| WORK INSTRUCTIONS |
Look through the entries below and show every line containing the word "yahoo".

Saved data entries:

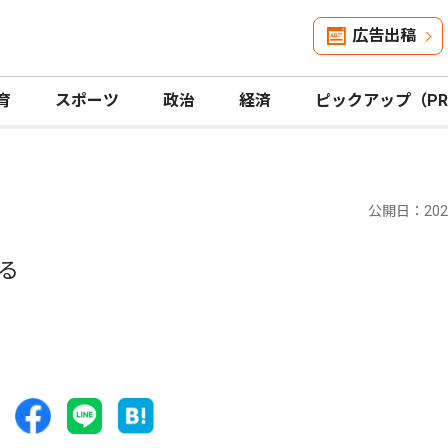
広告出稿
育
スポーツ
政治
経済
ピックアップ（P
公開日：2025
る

* * *

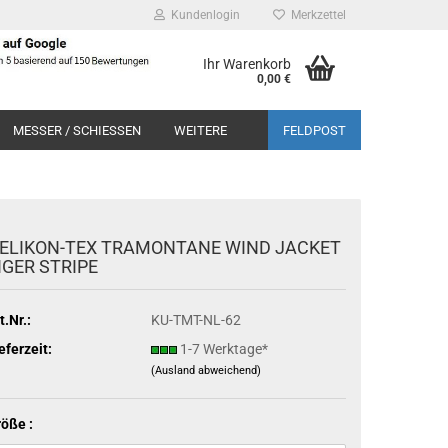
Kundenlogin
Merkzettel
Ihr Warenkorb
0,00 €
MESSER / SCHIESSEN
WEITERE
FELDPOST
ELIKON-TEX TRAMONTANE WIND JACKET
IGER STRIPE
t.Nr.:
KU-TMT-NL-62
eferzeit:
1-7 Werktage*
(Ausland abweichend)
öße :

...

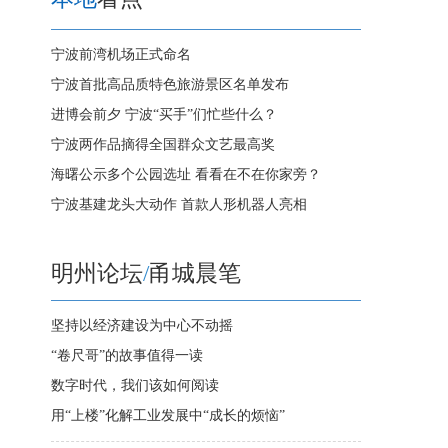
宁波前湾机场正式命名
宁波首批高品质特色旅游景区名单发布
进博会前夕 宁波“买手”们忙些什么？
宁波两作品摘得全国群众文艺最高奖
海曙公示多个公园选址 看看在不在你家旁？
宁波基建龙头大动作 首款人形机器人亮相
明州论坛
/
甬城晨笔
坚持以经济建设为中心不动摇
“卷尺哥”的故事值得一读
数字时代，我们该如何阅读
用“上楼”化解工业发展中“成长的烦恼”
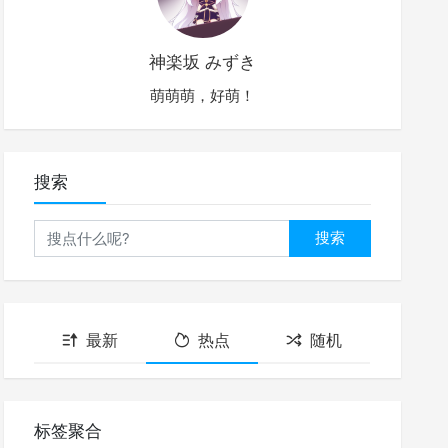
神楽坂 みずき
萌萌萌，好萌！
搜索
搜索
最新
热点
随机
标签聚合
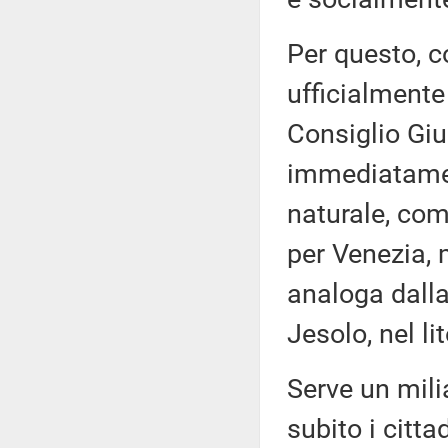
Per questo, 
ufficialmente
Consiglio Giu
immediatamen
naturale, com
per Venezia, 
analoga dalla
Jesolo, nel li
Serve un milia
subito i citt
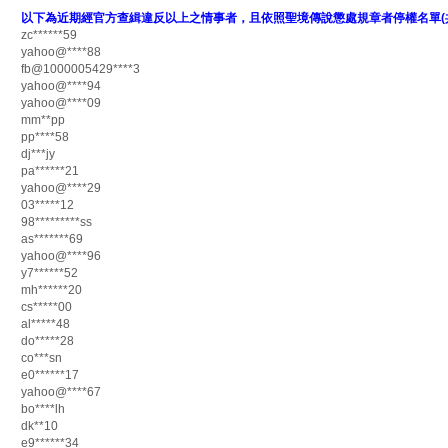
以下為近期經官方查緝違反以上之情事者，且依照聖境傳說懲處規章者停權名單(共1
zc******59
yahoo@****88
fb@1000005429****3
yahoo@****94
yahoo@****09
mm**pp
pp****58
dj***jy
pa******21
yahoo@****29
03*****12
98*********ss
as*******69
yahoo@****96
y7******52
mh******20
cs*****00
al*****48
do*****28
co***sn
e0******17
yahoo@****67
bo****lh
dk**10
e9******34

| RESPONSE BELOW |
yahoo@****88
yahoo@****94
yahoo@****09
yahoo@****29
yahoo@****96
yahoo@****67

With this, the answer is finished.